- **WHAT YOU WILL DO**:
• a. Write out the passage of the text about KPIX from "The station has" up to and including "Channel 5 began.".
• b. Using the text about KPIX, explain in one to three sentences why the San Francisco/Northern California Chapter of The National Academy of Television Arts & Sciences salutes KPIX.

- **TEXT**:
Editor’s Note: San Francisco’s KPIX 5 — the Bay Area’s first television station — is celebrating its 70th anniversary this month. It first went on the air on Dec. 22, 1948. Below is a colorful and very entertaining look back at the station’s history and its place in Bay Area history. This KPIX article was originally written for the station’s website. All of us at the San Francisco/Northern California Chapter of The National Academy of Television Arts & Sciences salute KPIX for its seven decades of outstanding television broadcasting.
This year, KPIX is celebrating a major milestone. KPIX was the first television broadcasting station in Northern California and the 49th in the nation. Channel 5 went on the air with its inaugural broadcast 70 years ago on Dec. 22, 1948.
The station has shared a lot of history and memories with Bay Area viewers and its story begins where the cable cars climb.
At Mason and California streets on San Francisco’s historic Nob Hill sits the Intercontinental Mark Hopkins, one of the most prestigious hotels in the world.
More than 300 feet up, no matter where you look, the view is breathtaking. Seventy years ago, it was the highest point in downtown San Francisco. Above the famous “Top of the Mark,” there is an attic and that’s where Channel 5 began.

(Source data)
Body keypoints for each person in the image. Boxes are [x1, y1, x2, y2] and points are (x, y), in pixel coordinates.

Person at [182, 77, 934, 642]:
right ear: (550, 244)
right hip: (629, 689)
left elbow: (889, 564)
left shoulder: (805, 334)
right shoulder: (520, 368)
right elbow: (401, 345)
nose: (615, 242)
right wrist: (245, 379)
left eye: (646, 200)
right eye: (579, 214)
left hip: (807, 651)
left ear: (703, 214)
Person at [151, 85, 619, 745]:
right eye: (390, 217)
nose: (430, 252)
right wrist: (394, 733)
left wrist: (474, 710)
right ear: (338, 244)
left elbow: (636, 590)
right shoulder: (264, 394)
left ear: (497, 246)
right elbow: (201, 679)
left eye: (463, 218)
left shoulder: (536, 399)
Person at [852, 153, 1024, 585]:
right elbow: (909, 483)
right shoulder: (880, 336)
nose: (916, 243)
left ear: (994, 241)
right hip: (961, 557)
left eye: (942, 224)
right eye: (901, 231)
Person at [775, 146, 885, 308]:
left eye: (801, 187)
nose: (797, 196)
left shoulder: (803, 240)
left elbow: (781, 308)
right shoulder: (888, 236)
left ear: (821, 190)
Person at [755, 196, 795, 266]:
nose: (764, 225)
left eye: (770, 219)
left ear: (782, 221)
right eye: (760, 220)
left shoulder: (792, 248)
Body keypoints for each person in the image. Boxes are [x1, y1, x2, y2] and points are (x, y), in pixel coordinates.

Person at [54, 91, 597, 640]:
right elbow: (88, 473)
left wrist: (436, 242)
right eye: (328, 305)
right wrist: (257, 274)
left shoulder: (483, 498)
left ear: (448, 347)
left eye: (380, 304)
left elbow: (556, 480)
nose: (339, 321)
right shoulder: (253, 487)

- **ANSWERS TO EACH TASK**:
• a.
The station has shared a lot of history and memories with Bay Area viewers and its story begins where the cable cars climb.
At Mason and California streets on San Francisco’s historic Nob Hill sits the Intercontinental Mark Hopkins, one of the most prestigious hotels in the world.
More than 300 feet up, no matter where you look, the view is breathtaking. Seventy years ago, it was the highest point in downtown San Francisco. Above the famous “Top of the Mark,” there is an attic and that’s where Channel 5 began.

• b. The chapter salutes KPIX for its seven decades of outstanding television broadcasting.